- Exercises to complete -
• a. Rewrite the paragraph of the Arthur Miller article below that begins "Miller's plays, produced on Broadway" more briefly, keeping its main facts.
• b. In the Arthur Miller article below, change "Roxbury, Conn." to "Roxbury, Connecticut" and give the passage between "Friday, February 11, 2005;" and "Roxbury, Conn., home.", inclusive.

Legendary Playwright Arthur Miller Dies
By Bart Barnes and Patricia Sullivan
Washington Post Staff Writers

Friday, February 11, 2005; 6:15 PM

Arthur Miller, 89, widely regarded as one of the greatest American playwrights, whose works included oft-performed classics "Death of a Salesman," "The Crucible," and "A View from the Bridge," died of congestive heart failure Thursday at his Roxbury, Conn., home.

He was surrounded by his family, said his assistant Julia Bolus. She declined to say if he had been ill, but noted that he had just completed his latest work, "Finishing the Picture" in 2004, and "he was always writing."

Theaters on Broadway are scheduled to dim their marquee lights tonight for a minute in tribute to Miller, the League of American Theaters and Producers said.

Miller's plays, produced on Broadway, in regional and world theaters, and on high school stages nationwide, addressed the weightiest matters of conscience, the torments and tragedies of ordinary men and women struggling for dignity, respect and a sense of community in an increasingly dehumanized and impersonal world that they often did not understand. They were a literary reflection of an era of metamorphosis and redefinition in America, following a great victory in World War II.

- Dataset entries -
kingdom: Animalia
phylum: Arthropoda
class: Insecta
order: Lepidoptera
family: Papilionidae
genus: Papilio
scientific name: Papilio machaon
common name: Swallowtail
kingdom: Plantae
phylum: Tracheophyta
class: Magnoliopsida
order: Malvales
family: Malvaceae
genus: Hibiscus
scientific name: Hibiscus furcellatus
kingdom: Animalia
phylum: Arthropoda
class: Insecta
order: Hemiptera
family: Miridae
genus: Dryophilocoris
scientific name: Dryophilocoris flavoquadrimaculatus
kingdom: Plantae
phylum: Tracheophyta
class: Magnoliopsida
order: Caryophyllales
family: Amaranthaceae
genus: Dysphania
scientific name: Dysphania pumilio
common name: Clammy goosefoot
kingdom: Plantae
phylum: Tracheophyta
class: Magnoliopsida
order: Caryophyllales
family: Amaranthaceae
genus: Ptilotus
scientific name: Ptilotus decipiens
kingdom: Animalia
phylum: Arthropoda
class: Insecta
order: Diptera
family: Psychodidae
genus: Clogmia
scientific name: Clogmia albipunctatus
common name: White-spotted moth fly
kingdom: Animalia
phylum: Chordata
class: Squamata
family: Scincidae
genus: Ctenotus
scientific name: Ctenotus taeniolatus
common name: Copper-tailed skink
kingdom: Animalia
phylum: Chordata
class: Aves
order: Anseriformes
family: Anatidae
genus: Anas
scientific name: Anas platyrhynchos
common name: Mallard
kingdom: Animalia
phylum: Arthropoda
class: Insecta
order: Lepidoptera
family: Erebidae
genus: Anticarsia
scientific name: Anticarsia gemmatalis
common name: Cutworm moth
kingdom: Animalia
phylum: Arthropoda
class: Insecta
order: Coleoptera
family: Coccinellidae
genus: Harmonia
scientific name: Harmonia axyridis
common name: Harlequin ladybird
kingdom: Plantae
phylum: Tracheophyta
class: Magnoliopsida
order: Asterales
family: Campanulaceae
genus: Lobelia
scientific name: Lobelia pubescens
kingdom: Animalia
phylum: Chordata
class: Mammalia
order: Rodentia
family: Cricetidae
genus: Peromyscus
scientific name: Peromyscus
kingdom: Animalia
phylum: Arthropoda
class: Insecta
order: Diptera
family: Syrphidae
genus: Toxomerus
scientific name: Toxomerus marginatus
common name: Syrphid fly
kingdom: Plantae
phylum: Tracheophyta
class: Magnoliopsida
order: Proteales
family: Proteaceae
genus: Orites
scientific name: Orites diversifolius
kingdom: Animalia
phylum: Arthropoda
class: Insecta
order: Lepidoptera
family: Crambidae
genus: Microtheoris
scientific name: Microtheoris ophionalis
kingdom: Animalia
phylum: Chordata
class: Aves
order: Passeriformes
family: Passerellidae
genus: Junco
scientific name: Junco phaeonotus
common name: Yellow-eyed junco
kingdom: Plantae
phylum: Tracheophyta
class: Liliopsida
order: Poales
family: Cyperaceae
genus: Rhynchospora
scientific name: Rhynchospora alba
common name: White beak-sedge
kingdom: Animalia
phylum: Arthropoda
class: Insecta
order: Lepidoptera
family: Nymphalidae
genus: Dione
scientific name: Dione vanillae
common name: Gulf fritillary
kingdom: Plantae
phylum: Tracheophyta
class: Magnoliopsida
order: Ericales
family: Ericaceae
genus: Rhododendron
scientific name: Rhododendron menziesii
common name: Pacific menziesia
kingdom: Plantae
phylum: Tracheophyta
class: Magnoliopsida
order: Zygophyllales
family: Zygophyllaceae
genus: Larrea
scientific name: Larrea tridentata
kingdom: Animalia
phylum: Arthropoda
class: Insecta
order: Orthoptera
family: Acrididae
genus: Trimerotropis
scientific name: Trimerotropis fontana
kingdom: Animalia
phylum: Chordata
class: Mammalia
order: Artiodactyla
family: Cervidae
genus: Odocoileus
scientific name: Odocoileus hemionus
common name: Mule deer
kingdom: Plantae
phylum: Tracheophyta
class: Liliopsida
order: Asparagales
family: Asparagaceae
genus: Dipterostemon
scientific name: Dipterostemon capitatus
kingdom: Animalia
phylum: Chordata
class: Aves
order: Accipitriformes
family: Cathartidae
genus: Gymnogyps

- Answer list -
• a. Miller's plays were staged on Broadway, in regional and world theaters, and in high schools across the country. They dealt with grave questions of conscience and with ordinary people's struggles for dignity, respect and community in an impersonal, dehumanized world they often failed to understand. They reflected America's period of transformation after its victory in World War II.

• b.
Friday, February 11, 2005; 6:15 PM

Arthur Miller, 89, widely regarded as one of the greatest American playwrights, whose works included oft-performed classics "Death of a Salesman," "The Crucible," and "A View from the Bridge," died of congestive heart failure Thursday at his Roxbury, Connecticut, home.